But there are times when it can be a pain. For instance, a node app I run at scale maintains an in-memory read cache that rarely gets updated. When we scale with processes, we end up having to duplicate the cache across every process. We could set up a helper process and have it manage the cache over a socket, or possibly write a c++ module that shares some memory but at that point it's no longer simple and/or there are more parts to potentially fail.




Or... just use the battle-tested tool that solves this exact problem well for you. Put your cache into Redis or other in-memory cache.


A network-addressable store such as Redis is not the same as just being able to pull stuff out of memory. A map guarded by an RWMutex is simpler in code, probably more performant for simple access patterns, simpler operationally and effectively can't fail, as the parent points out.

Yes, Redis can be the right tool. But, note how quickly we went from "I just want to run on multiple cores" to "I need to share data between my cluster workers so let's install Redis". It's just a total blowup of moving parts.

Great-grandparent argument reeks of elitism. I know how to deal with concurrency, parallelism, avoiding data races. Doesn't mean I need to waste my time implementing the primitives every project. To say that the language forcing you into multi-process architecture is a benefit, is a pitifully desperate remark. I wonder what single digit percentage of projects actually go into that territory? Maybe even less than 1%? Maybe with a runtime suitable for the task (e.g. Go or Java or hand-woven C++), less than 0.1%, because you do not run into pointless runtime bottlenecks to begin with?
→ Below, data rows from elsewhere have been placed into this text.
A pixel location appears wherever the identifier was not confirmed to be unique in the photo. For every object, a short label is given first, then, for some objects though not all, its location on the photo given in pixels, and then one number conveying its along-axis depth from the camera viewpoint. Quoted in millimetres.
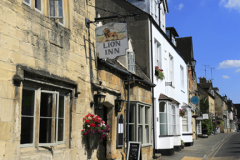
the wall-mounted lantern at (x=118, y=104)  10805
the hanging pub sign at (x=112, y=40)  8648
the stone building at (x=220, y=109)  65856
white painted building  15727
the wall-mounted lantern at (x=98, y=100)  9203
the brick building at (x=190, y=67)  29014
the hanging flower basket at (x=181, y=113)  21375
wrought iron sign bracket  9089
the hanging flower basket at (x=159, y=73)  15933
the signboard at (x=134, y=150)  11273
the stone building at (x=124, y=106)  10320
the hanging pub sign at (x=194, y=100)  27016
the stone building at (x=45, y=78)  5711
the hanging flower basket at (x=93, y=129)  8484
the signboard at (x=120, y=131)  10903
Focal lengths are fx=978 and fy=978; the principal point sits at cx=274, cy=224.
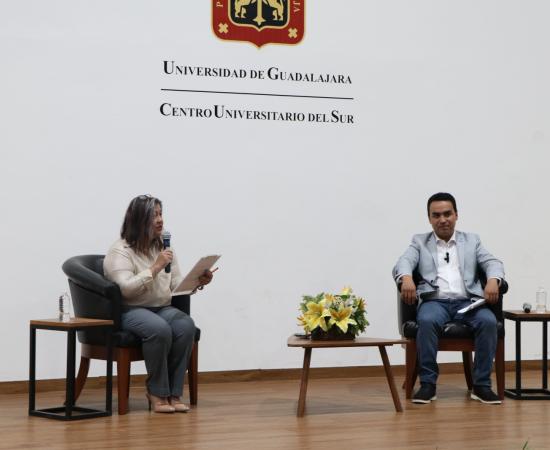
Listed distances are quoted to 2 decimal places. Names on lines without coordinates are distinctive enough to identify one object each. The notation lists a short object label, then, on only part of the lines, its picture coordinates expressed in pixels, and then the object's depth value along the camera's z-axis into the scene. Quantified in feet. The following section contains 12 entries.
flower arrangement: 15.97
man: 17.65
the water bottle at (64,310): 16.37
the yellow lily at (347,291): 16.48
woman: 16.46
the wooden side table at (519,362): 17.99
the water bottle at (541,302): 18.56
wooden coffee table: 15.76
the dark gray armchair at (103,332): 16.35
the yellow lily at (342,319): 15.92
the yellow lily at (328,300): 16.17
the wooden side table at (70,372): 15.70
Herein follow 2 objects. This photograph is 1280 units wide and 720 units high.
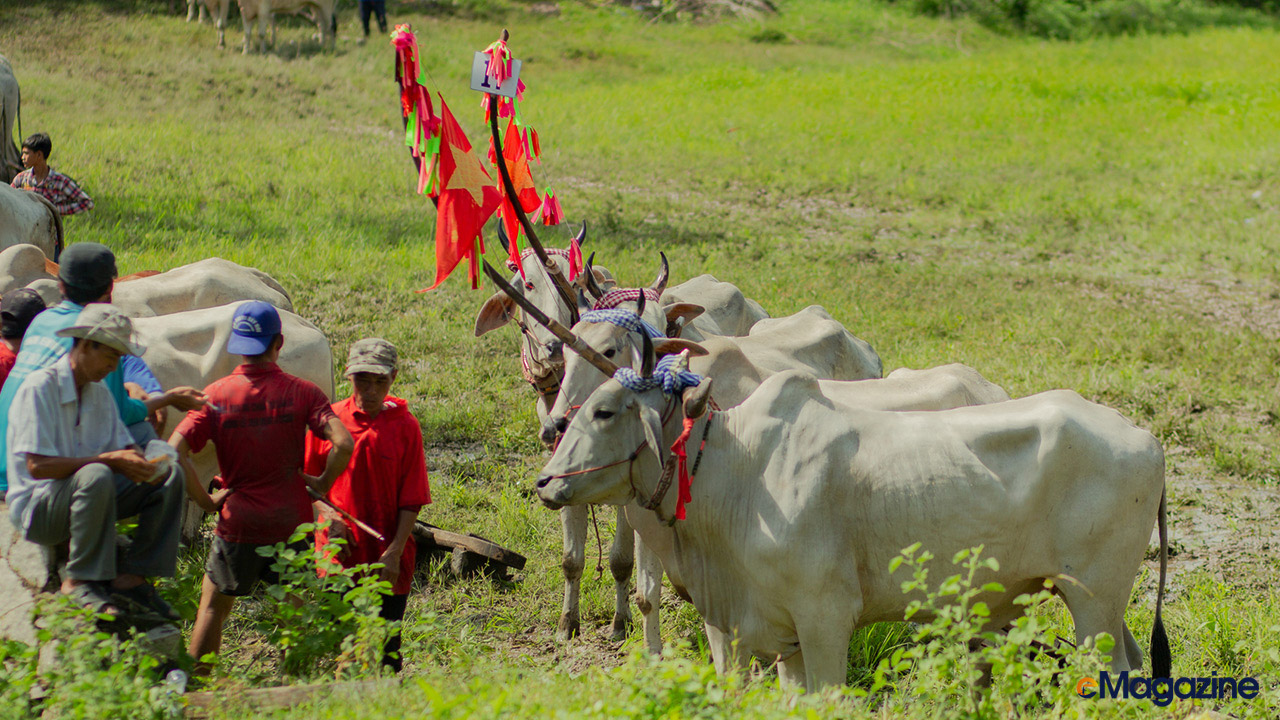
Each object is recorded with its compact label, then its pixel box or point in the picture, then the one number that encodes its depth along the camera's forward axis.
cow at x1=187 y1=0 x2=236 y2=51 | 41.06
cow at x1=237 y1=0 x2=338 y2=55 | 40.84
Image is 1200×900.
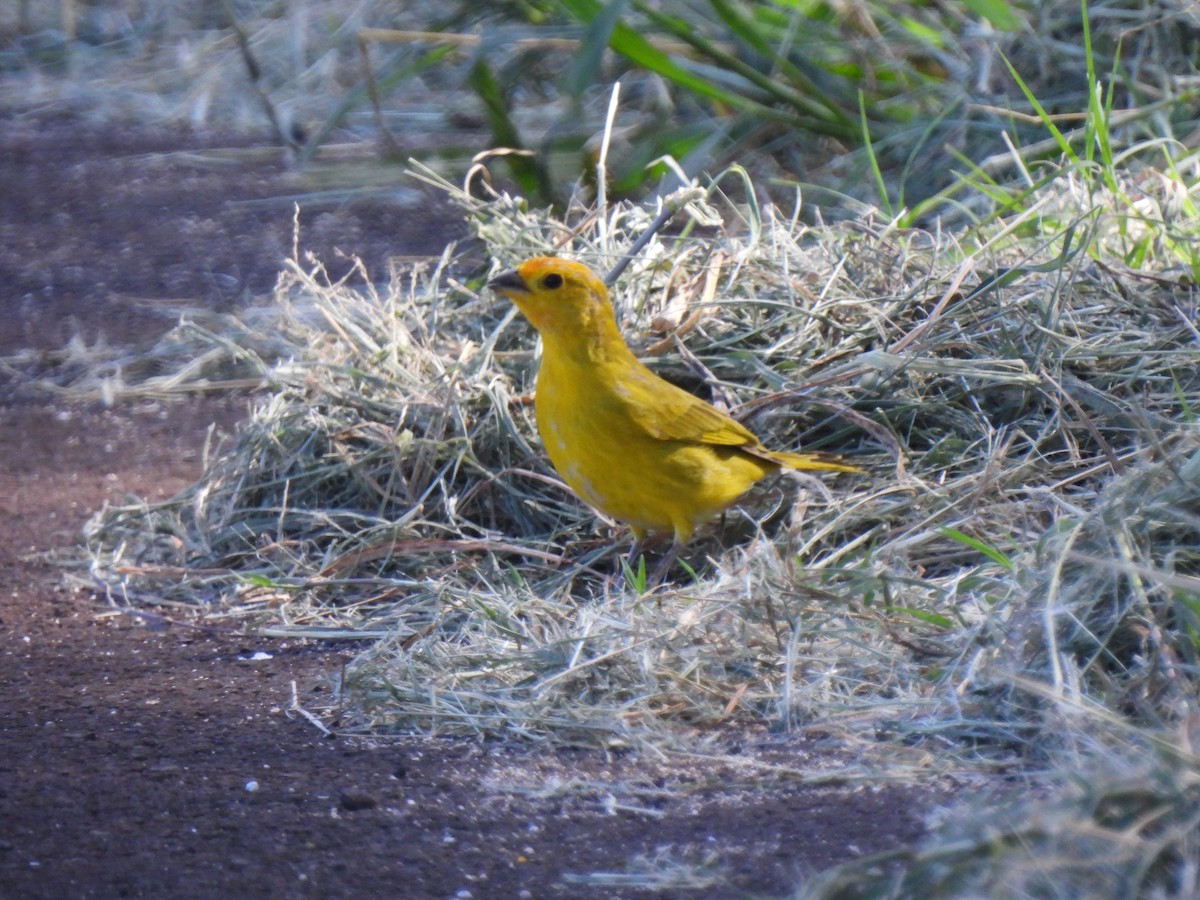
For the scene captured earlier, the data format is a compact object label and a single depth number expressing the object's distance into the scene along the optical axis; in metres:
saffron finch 6.89
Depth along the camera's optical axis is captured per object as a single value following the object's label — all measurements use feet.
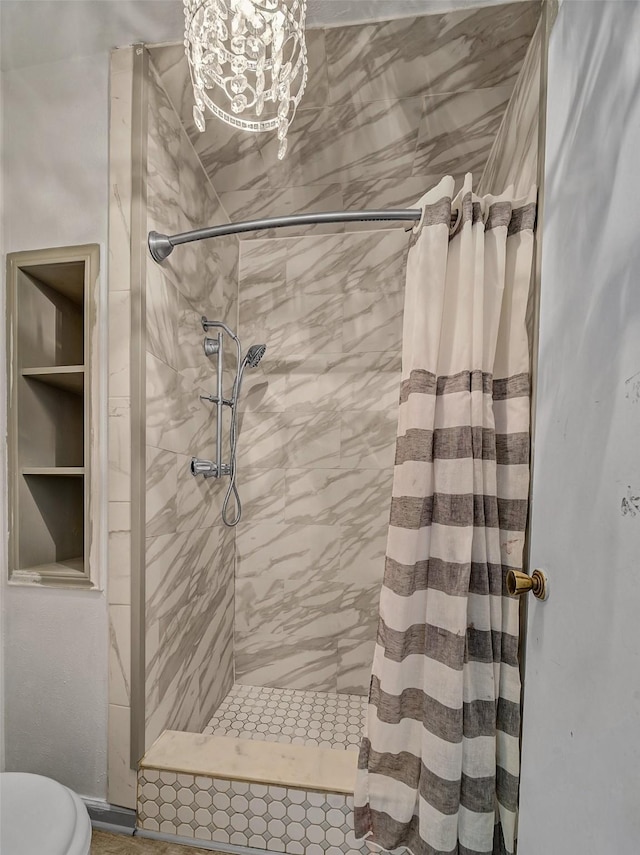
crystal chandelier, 3.13
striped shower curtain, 3.51
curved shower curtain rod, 4.00
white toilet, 2.54
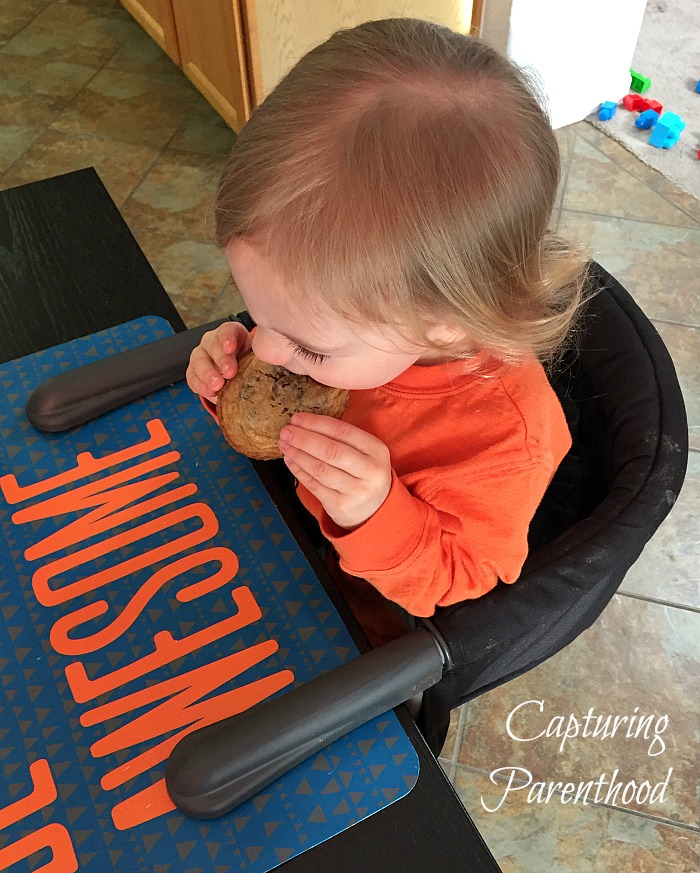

I have implemented such projects, because we needed the workers to be geographically distributed, not because the language runtime fucked us over. This was a decision made in DESIGN not in DEFECT REMEDIATION.

I can think of a handful of "single-purposed" reasons to use Node on the server, such as DOM rendering (and other stuff that is only available in Javascript-land). But a serious project, no way. Not sure how people can stomach the inherent lack of safety in the language, the huge (relative to comparable substitutes) number of limitations in the runtime and the ecosystem churn.


Yep, redis would solve this. Shareable cache across a distributed cluster of node.js instances.


... and now you have two problems?


"helper process and have it manage the cache over a socket" is essentially redis, and another thing that introduces latency and can fail.